The idea of “milk stasis” is one of the top myths in the field of lactation. Pumping or overfeeding to “prevent milk stasis” results in some of the most significant complications (including raging bacterial mastitis, abscess, and galactocele) patients experience.
Patients are told to “feed on schedule” or “don’t interrupt feeds” or “fully drain the breast” in order to “prevent milk stasis and mastitis.” But our human bodies and babies have evolved to do exactly the opposite. Infants and children are not robots. They can feed extremely inconsistently, even when they are young. Our breasts were made to accommodate this. They were meant to adapt when babies sleep longer stretches at night, when babies give up nursing during the day when they learning about the world at 3/4/5 months, and when toddlers go for days without nursing and then return to the breast full force with an earache.

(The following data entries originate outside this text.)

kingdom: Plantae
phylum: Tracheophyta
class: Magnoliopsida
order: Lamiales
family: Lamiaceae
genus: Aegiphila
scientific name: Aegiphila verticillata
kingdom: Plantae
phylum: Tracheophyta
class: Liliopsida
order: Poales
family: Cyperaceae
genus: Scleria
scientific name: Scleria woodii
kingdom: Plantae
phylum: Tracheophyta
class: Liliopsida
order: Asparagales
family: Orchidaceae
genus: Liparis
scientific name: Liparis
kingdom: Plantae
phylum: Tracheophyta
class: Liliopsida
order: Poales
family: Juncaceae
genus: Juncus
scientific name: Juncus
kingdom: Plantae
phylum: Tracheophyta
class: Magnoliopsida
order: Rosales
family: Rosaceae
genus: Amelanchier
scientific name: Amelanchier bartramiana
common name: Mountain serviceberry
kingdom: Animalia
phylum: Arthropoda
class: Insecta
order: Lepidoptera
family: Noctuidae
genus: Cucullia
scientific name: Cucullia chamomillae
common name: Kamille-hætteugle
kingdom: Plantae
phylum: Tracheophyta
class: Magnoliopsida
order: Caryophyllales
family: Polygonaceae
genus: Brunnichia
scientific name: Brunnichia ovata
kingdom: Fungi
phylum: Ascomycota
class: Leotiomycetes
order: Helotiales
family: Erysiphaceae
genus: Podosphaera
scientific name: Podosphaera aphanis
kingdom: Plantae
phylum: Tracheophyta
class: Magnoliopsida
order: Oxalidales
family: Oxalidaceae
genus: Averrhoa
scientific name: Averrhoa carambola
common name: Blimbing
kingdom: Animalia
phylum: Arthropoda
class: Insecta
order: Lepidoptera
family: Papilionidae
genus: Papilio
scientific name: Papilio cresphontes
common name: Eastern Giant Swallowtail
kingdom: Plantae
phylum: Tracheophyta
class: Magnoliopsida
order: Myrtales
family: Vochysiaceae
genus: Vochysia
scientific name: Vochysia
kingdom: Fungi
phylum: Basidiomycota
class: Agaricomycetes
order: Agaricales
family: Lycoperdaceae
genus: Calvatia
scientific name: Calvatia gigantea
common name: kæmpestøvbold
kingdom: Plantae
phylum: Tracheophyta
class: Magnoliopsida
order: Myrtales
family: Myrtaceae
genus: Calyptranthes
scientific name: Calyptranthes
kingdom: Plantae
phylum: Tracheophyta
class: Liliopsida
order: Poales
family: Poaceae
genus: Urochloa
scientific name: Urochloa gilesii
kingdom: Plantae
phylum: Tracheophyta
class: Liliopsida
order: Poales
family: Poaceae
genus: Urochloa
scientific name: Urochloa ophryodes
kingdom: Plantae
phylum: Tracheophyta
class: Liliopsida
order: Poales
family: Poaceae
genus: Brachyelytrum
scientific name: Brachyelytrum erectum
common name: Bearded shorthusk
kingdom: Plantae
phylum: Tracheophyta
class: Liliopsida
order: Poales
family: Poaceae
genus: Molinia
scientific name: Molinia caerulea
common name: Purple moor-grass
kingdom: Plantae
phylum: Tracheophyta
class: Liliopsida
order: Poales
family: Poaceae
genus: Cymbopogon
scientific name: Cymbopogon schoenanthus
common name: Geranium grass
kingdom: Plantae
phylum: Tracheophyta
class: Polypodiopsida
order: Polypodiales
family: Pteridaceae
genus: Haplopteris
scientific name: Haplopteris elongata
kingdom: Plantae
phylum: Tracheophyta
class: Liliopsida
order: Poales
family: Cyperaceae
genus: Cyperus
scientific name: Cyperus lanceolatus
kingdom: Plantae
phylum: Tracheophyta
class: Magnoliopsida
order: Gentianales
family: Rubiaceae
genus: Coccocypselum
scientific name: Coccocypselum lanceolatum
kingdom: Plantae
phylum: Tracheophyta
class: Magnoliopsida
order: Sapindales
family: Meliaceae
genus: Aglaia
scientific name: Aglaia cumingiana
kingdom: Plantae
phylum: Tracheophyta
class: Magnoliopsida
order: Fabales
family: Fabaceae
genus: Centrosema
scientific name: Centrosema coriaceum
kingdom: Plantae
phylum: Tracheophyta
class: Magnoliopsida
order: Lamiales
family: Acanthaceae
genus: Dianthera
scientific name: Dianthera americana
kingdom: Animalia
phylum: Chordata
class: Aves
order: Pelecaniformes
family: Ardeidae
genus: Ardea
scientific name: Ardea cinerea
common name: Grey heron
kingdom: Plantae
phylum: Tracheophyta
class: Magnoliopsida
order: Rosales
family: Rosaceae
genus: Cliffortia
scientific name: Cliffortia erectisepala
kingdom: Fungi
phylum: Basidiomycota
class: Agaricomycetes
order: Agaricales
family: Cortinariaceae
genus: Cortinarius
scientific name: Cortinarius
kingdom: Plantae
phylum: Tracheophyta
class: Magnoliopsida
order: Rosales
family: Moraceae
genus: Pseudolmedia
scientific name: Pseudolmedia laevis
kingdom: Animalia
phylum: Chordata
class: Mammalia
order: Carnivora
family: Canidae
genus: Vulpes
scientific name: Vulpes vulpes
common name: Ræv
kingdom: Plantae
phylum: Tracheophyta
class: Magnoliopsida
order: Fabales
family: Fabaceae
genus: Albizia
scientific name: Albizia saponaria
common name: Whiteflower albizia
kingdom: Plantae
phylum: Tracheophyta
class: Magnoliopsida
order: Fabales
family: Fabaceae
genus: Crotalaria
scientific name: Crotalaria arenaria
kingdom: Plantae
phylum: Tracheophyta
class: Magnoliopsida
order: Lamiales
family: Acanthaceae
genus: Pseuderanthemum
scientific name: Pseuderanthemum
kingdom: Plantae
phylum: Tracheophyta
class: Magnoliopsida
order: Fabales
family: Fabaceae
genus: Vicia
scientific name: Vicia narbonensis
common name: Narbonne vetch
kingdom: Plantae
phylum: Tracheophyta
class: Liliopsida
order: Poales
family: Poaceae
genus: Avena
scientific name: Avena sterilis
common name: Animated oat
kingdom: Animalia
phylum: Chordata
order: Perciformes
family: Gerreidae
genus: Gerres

In other areas of the body that are inflamed and swollen, we recognize that continuing to stimulate the organ just results in worsened symptoms. For example, patients with cholecystitis (gallbladder inflammation) are instructed not to eat so their system carrying bile can rest and decompress. The same goes for pancreatitis (inflammation of the pancreas), intestinal blockages, and diverticulitis (inflammation in the large intestine).
It is impossible to develop an overwhelming bacterial infection simply by letting the alveolar (milk making cells) remain full. You can get lumps and swelling in your breast, redness, and pain — but this is just swollen cells and connective tissue fluid (“interstitial fluid”), not an infection. If you don’t massage or overstimulate the breast, the cells will start to dpwnregulate and reduce swelling and pain.